Optimizing your Posture
Common postural problems can significantly impact a person’s musculoskeletal health and overall well-being. It affects how we breathe, and interact at sports and at home. An efficient posture will feel and work better.
Here are some common postural issues we work with at PhysioActive:
Common Postural Problems:
Forward Head Posture:
This is when the head juts forward, often caused by prolonged periods of looking at screens or poor ergonomic setups. It can lead to neck pain, headaches, and altered spine alignment.
Scoliosis:
Scoliosis is characterized by an abnormal sideways curvature of the spine. It can lead to uneven shoulders and hips, back pain, and in severe cases, affect organ function.
Scapular Winging:
Scapular winging occurs when the shoulder blades protrude from the back. It can result from muscle imbalances or neurological issues and may lead to shoulder and neck pain.
Excessive Thoracic Kyphosis:
This postural issue involves an exaggerated rounding of the upper back, creating a hunched appearance. It can lead to back pain and reduced lung capacity.
Lumbar Lordosis:
Lumbar lordosis is an increased curvature of the lower back. It may cause lower back pain and discomfort due to excessive arching of the lumbar spine
Lower Cross Syndrome:
Lower cross syndrome is a postural imbalance involving the muscles of the lower back and pelvis. It is characterized by tightness and hypertonicity in the lumbar erector spinae and hip flexors, along with weakness and inhibition of the deep abdominal muscles (transversus abdominis) and the gluteal muscles (especially the gluteus maximus). This syndrome can lead to an anterior pelvic tilt, lumbar hyperlordosis, and lower back pain.
Upper Cross Syndrome:
Upper cross syndrome is a postural issue affecting the neck and shoulder region. It is characterized by tight and overactive muscles in the upper trapezius and levator scapulae, along with weak and inhibited muscles in the deep neck flexors and lower trapezius. This imbalance leads to a forward head posture, rounded shoulders, and an increased thoracic kyphosis. Upper cross syndrome often causes neck and shoulder pain, as well as headaches.

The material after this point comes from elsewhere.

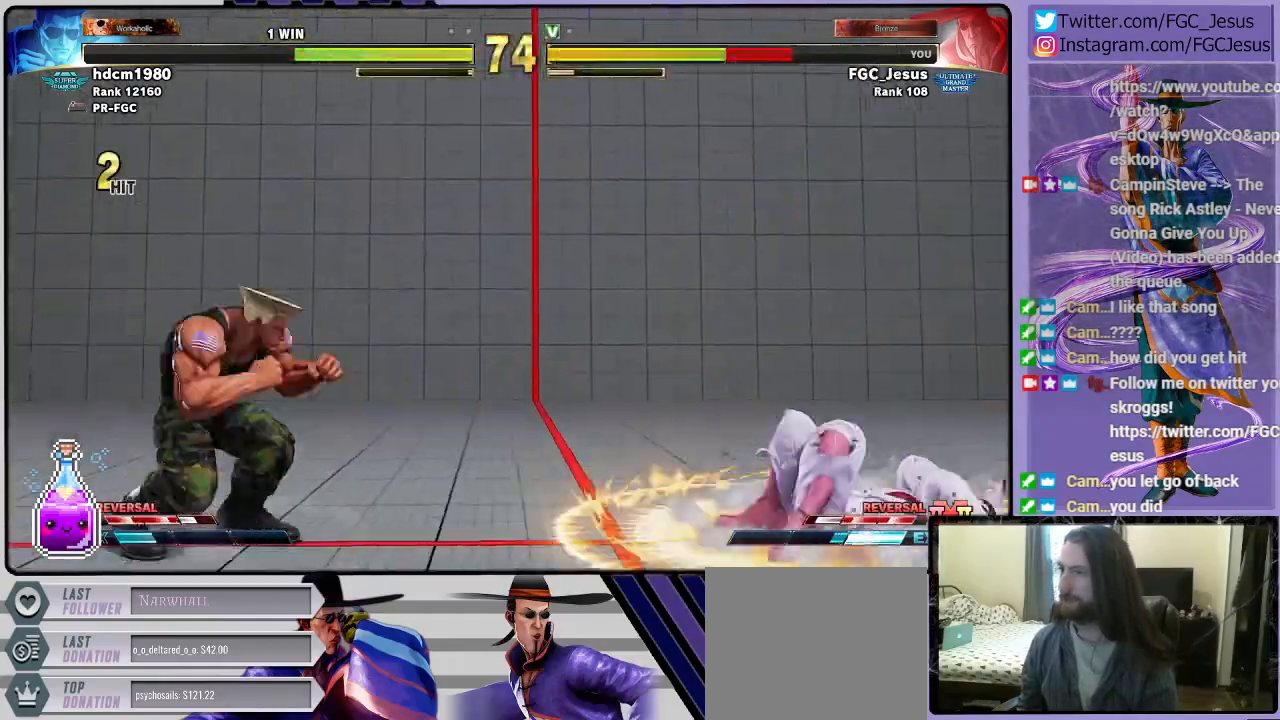
{"buttons": [], "left_stick": "center", "right_stick": "center", "events": [[234, "DPAD_RIGHT", "down"], [334, "DPAD_RIGHT", "up"], [401, "DPAD_RIGHT", "down"], [501, "DPAD_RIGHT", "up"]]}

What can PhysioActive do to help my Postural Problems.
Treatment of these common postural problems typically involves a combination of physiotherapy, strength training, stretching, and postural correction exercises. It’s essential to seek professional guidance to create an effective rehabilitation plan tailored to the specific postural issue and individual needs. Book your postural assessment today and be taller tomorrow.
Poor posture can lead to various musculoskeletal and health issues due to the prolonged stress it places on the body. Here are some of the most common conditions that can result from poor posture, along with brief explanations of each condition and how they develop:
Forward Head Posture:
- Condition: Forward head posture is characterized by the head protruding forward, away from the neutral position. This condition can lead to neck pain, headaches, and increased strain on the cervical spine.
- Development: It often develops due to habits like hunching over screens or sitting with the head in a forward position for extended periods. The constant forward position places excessive stress on the neck and upper back muscles.
Rounded Shoulders:
- Condition: Rounded shoulders involve the shoulders rolling forward, resulting in a hunched appearance. This condition can lead to muscle imbalances, shoulder pain, and reduced range of motion.
- Development: Rounded shoulders typically arise from poor posture when sitting or standing. Over time, the chest muscles become tight, while the upper back muscles become weak, causing the shoulders to round forward.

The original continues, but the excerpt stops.